Kodak · ISO 200 Slide
Kodak Kodachrome 200
Kodachrome 200 was the concession Kodak made to photographers who loved the Kodachrome palette but couldn't work at ISO 64. Sports shooters, wire photographers, anyone covering events indoors under tungsten or fluorescent light: they needed speed. Kodachrome 200 delivered it at the cost of grain and some of the micro-contrast that made the slower stocks legendary.
The grain on KL 200 is visible. Enlarged to 11x14 from a 35mm original, it has a structure closer to pushed Kodachrome 64 than to the clean base of KM25. The color rendering stays recognizably Kodachrome: warm reds, deep shadows, a particular way of handling skin tones that you either find gorgeous or slightly too orange.

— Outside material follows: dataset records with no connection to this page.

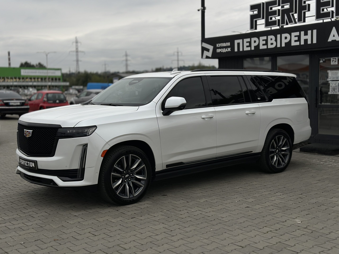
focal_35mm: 48
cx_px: 170
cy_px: 127
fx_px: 470
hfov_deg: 39.7
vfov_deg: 30.3
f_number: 1.78
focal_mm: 6.86
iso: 80
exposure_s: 1/415
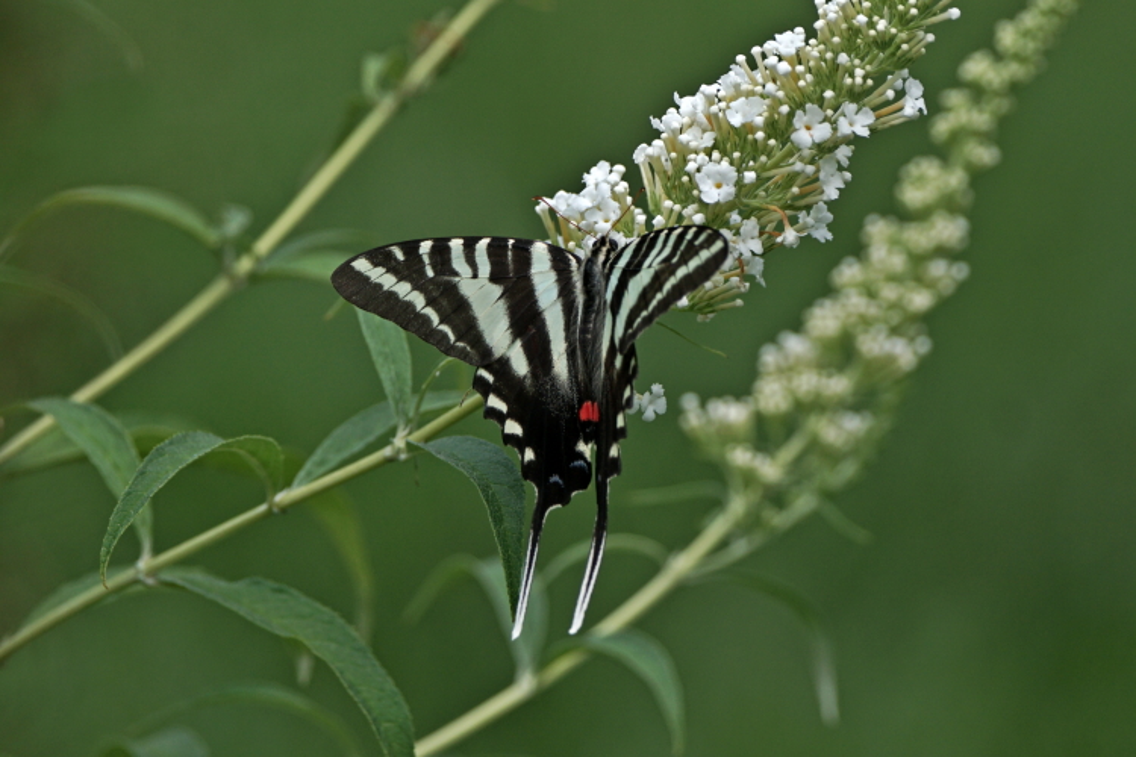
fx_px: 13252
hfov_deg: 4.9
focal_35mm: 420
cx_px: 568
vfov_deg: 3.3
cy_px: 378
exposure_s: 1/500
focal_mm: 280
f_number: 5.6
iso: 125
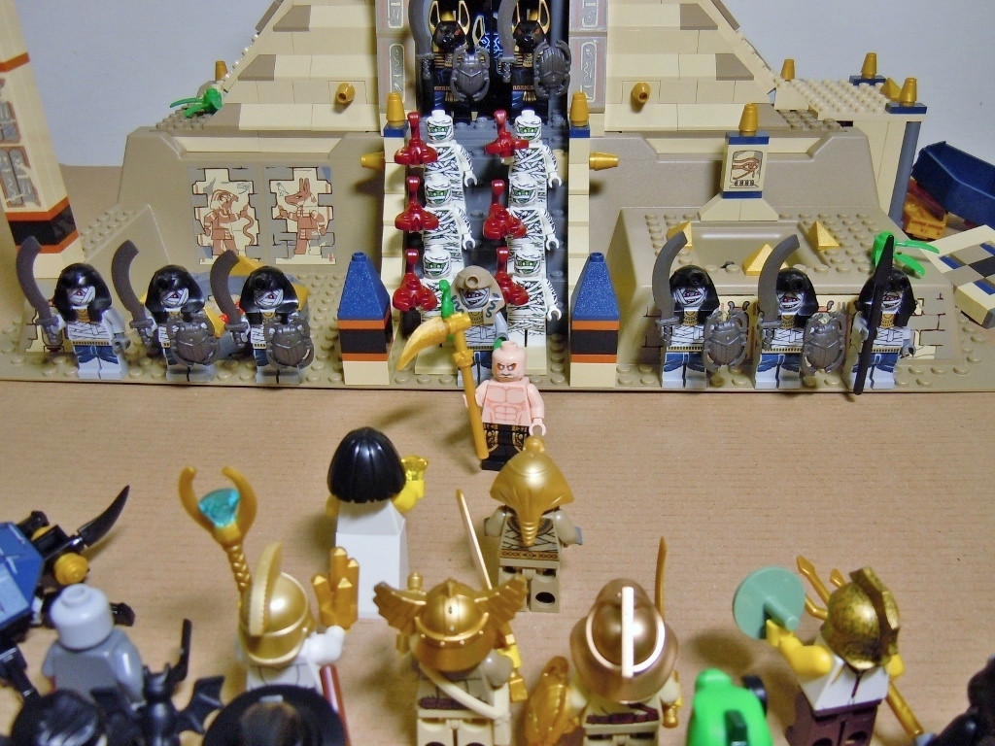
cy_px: 373
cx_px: 498
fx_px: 862
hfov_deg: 60.0
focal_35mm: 30
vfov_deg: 46.8
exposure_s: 1/15
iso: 200
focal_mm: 5.4
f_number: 3.5
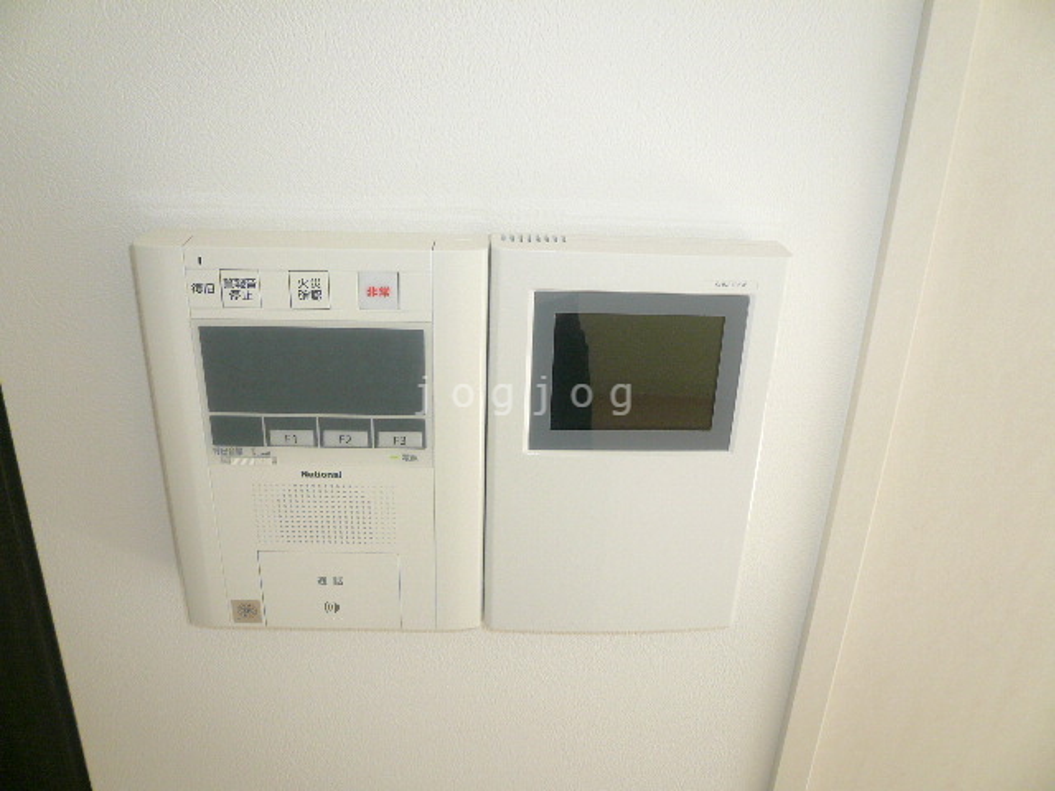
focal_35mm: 28
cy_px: 396
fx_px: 853
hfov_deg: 63.4
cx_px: 528
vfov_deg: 49.7
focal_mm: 4.6
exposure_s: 1/60
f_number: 2.8
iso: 100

The fast-Kodachrome palette runs warmer than 64 because the faster emulsion layers were designed with higher red sensitivity, which shifts the overall color bias.
The film arrived in 1986 as a product of real market pressure. Fuji Velvia hit in 1990 and took much of the vibrant-color slide market away from Kodak, while Fuji Provia 400X and various Ektachrome variants handled the speed end more cleanly. Kodachrome 200 found its strongest audience among photographers who already had deep experience reading Kodachrome proofing expectations and didn't want to recalibrate their eye for a different stock.
Kodak discontinued it in 2007, three years before the full K-14 shutdown. The argument for keeping it over KR 64 was harder to make once fewer labs were processing K-14 at all. Any stock left in the freezer from that era can only be run as black and white now.
Reciprocity exponent is 1.10. Zone Light Meter applies the correction automatically past one second, which matters if you are shooting recovered stock as a long-exposure B&W project.
How the app handles this stock
- Box speed: ISO 200. Picker exposes pull/push chips so you can shoot it at any speed you want and the meter follows.
- Reciprocity: Above one second the app raises metered time to the power of 1.10.
- Expired film: if you load an old roll, set the expiry year and storage in the app and the ISO scales for you. Slide decay rates are baked in.